"Door is open for more foreign law firms here "01.06.2012
Source: The Business Times
The pace of liberalisation in Singapore's legal sector is set to kick up another notch, as the government stands ready to issue a second round of Qualifying Foreign Law Practice (QFLP) licences to foreign law firms.
The Law Ministry yesterday announced it will be accepting applications for more QFLP licences between June and August, and will announce the awarding of new licences by the end of the year. Firms will then have six months to set up their Singapore office.
The QFLP licence allows a foreign law firm to practice Singapore law, with certain restrictions - and a second round of licences means that local players cannot afford to rest on their laurels.

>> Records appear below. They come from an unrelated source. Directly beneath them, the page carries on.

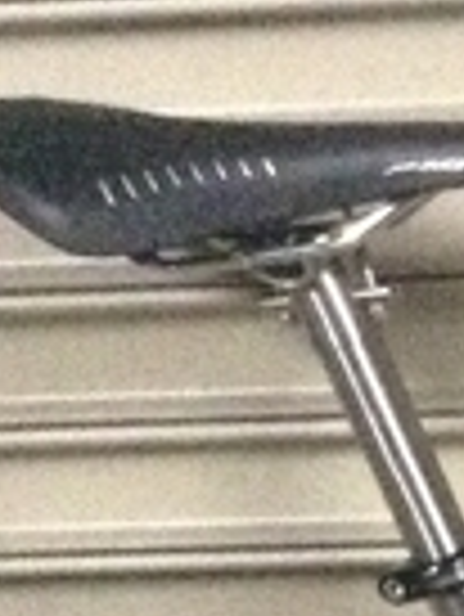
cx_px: 1378
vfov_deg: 9.6
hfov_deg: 7.0
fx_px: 3426
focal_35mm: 192
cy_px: 1228
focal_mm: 3.3
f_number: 2.4
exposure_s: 1/15
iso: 500
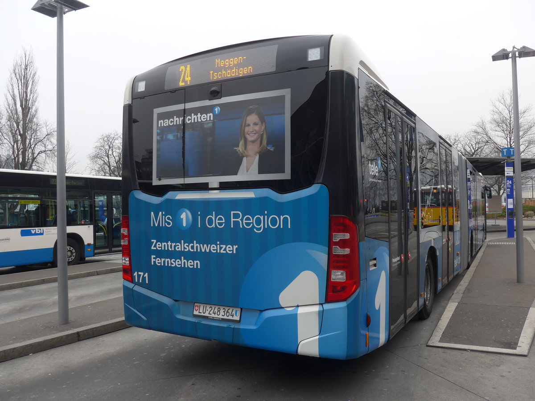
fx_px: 448
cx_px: 268
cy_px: 200
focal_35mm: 29
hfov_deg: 61.7
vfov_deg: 48.2
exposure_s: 1/160
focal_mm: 6
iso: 80
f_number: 2.8
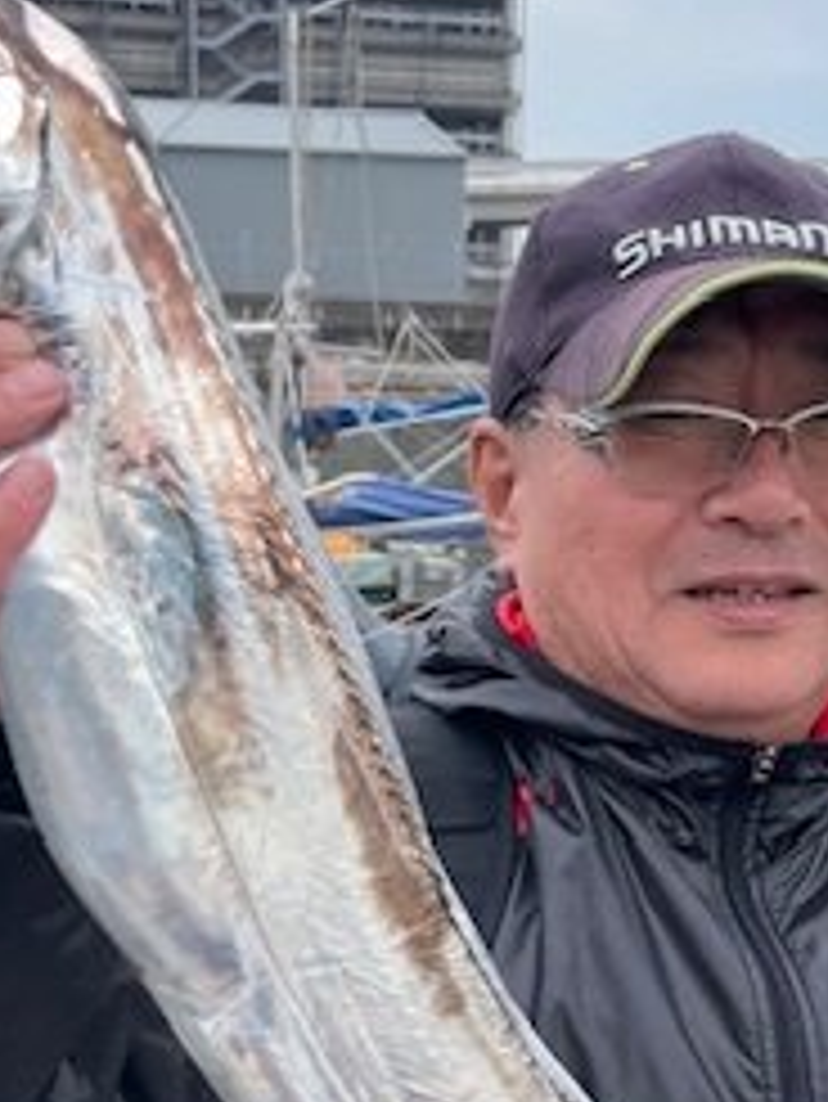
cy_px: 1021
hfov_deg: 21.6
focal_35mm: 68
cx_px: 486
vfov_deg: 27.4
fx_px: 2167
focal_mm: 4.2
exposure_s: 1/489
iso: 32
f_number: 1.6
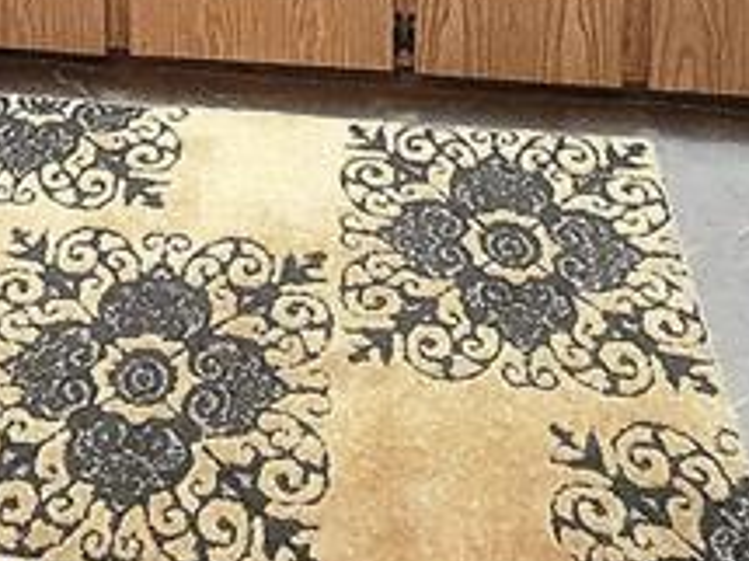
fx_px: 1341
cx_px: 153
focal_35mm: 62
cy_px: -610
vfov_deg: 16.7
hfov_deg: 30.5
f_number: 2.2
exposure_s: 1/24
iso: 800
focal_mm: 2.2
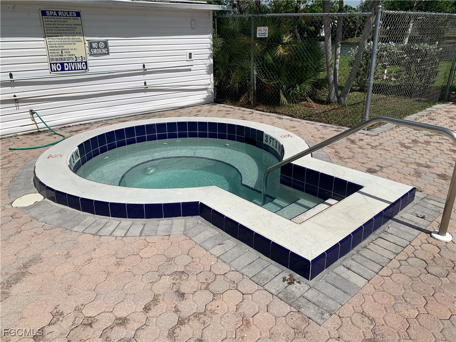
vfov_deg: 53.1
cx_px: 228
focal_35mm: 26
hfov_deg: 67.3
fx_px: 343
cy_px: 171
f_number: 1.8
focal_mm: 4.25
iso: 25
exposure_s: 1/6452
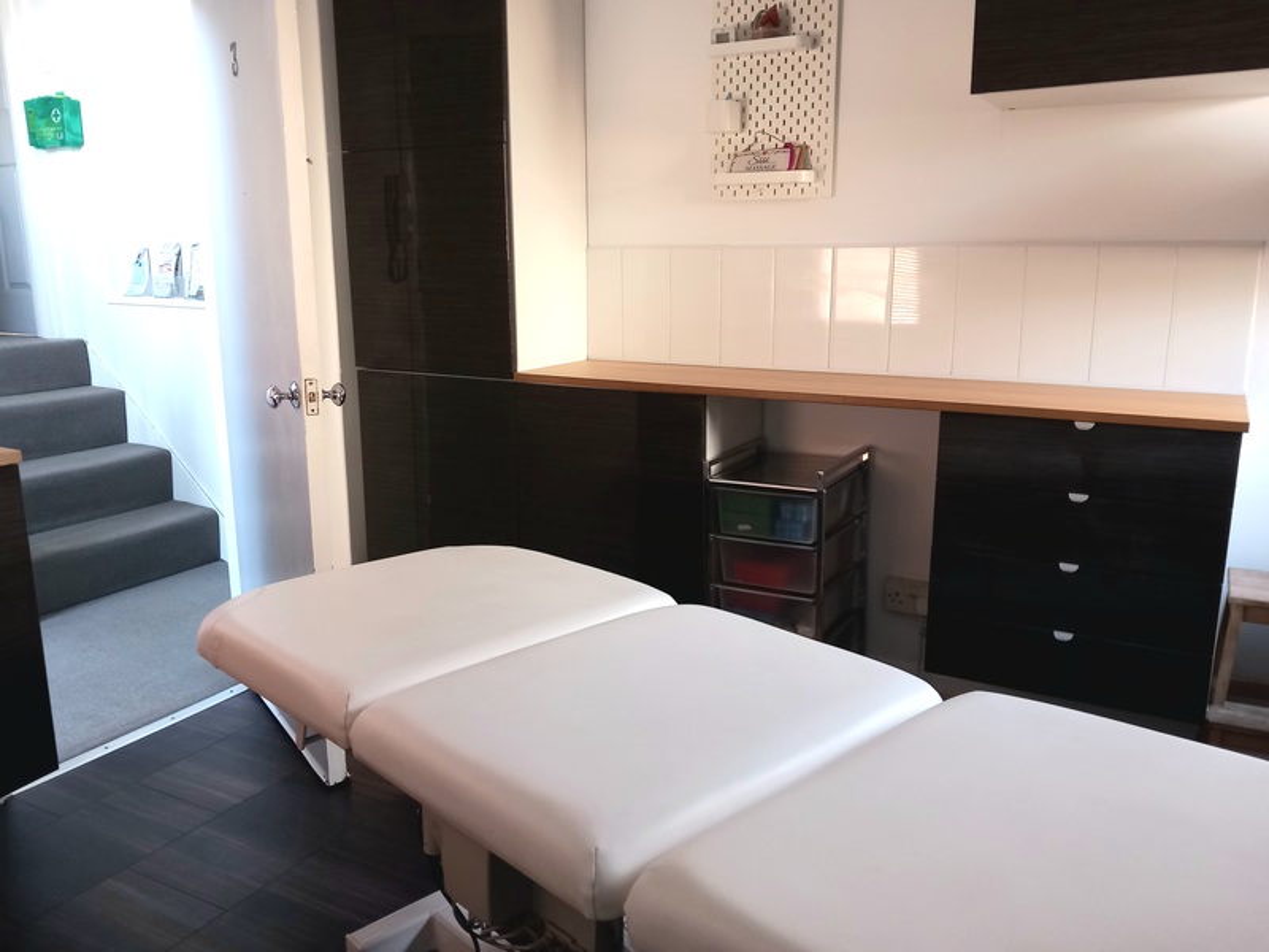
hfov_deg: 65.3
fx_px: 990
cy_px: 476
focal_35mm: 27
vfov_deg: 51.4
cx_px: 634
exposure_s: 1/25.1
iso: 200
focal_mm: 4
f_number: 1.8
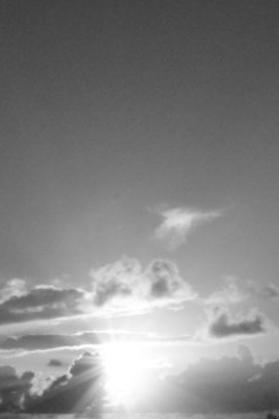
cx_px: 65
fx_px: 1116
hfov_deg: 14.2
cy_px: 404
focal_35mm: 96
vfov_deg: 20.6
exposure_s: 1/4000
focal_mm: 22
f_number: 25
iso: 6400
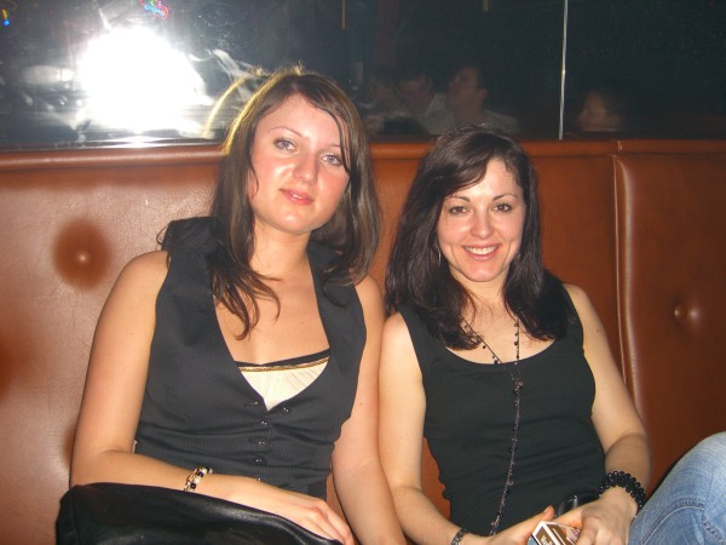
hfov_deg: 49.0
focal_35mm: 38
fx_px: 797
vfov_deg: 37.7
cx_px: 363
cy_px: 272
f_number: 2.8
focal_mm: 7.9
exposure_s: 1/60
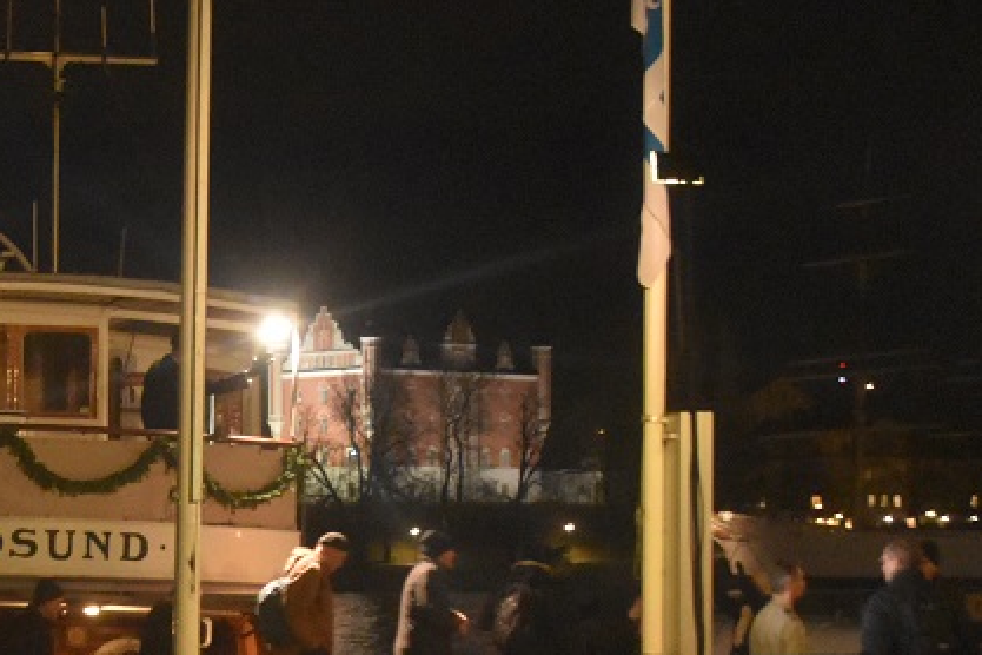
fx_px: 8544
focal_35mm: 313
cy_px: 554
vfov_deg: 4.4
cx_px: -87
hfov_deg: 6.5
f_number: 5.6
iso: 6400
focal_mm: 85
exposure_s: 1/25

This latest move continues a drive started by three of Singapore's biggest law firms in 2007. Back then, Cavinder Bull of Drew & Napier (now, a Senior Counsel), Senior Counsel Alvin Yeo of WongPartnership (now, senior partner of the firm) and Lee Eng Beng (now, a Senior Counsel and managing partner of Rajah & Tann) were part of a committee, led by Justice VK Rajah, which signed off on a report that strongly pushed for the opening up of the sector to foreign competition and the QFLP scheme.
Six QFLP licences were awarded in 2008 - to Clifford Chance, Allen & Overy, Latham & Watkins and White & Case, among the top 10 law firms in the world, and to Herbert Smith and Norton Rose, among the top 60 in the world.
Lee Suet Fern, senior director of local specialist corporate firm Stamford Law Corporation, noted recently: "These QFLPs licences have been granted to players with global reach and branding: Goliaths whose size and reach make even Singapore's old and established players look like Tom Thumbs."
When asked how many licences would be awarded this time, Law Minister K Shanmugam said it would depend on the quality of the applicants. "We are looking for firms that can add value by bringing fresh foreign work into Singapore, of international quality, and who can add a significant premium to our legal scene," he said.
He would not say if he has received expressions of interest from any particular firm or country. Most law firms approached by The Business Times said they welcomed the move, but there were those who warned that the businesses of both local and foreign law firms, including those which already have QFLP licences, might be affected.
Concerns have previously been expressed that more QFLPs would take away some of the work now going to the big local law firms and other QFLP firms, which will then in turn encroach on the turf of the second-tier firms.
Stefanie Yuen Thio, joint managing director of boutique law firm TSMP Law Corporation, said: "As Singapore seeks to build its status as a financial and legal hub, the only way to attract businesses to come here is to assure them that they can use their counsel of choice, including their international lawyers. In order to do that, we must have an open legal industry."
She added, however, that the firms awarded QFLP licences must be "truly committed to building their Singapore practice, much like international banks such as Citibank and Standard Chartered Bank have strong capabilities in both international and local banking".
"The concern is where QFLP licences are obtained only for the bragging rights, and the firms continue to use Singapore only as a servicing hub for their regional work," she said.
Rajah & Tann's Mr Lee said that the announcement of the second round of licences did not come as a surprise to him, but added that "it will be interesting to see how many new licences will be issued".
"I would expect that the number will not be less than six, as that was the number of licences that was issued in the first round. But if six or more licences are issued this round, there will then be a significant number of QFLPs in the market.
"It remains to be seen how much impact such a large number of QFLPs will have on the Singapore firms. Singapore firms will have to think about how best to compete, present the best proposition to their clients, and retain their share of the market and the talent pool."
Putting such concerns in the context of national interests, Mr Shanmugam said: "The majority of the major law firms wanted this opening up. One of my aims (when the QFLP scheme was first implemented) was that the opening up should be done in a calibrated way, so that our local law firms will be given the opportunity to compete better.
"Four years after the QFLPs licences were first issued, they have held their own. But it's an evolving market and they have to stay on top of the competition. This is something they were aware of when they were strongly in favour of the opening up."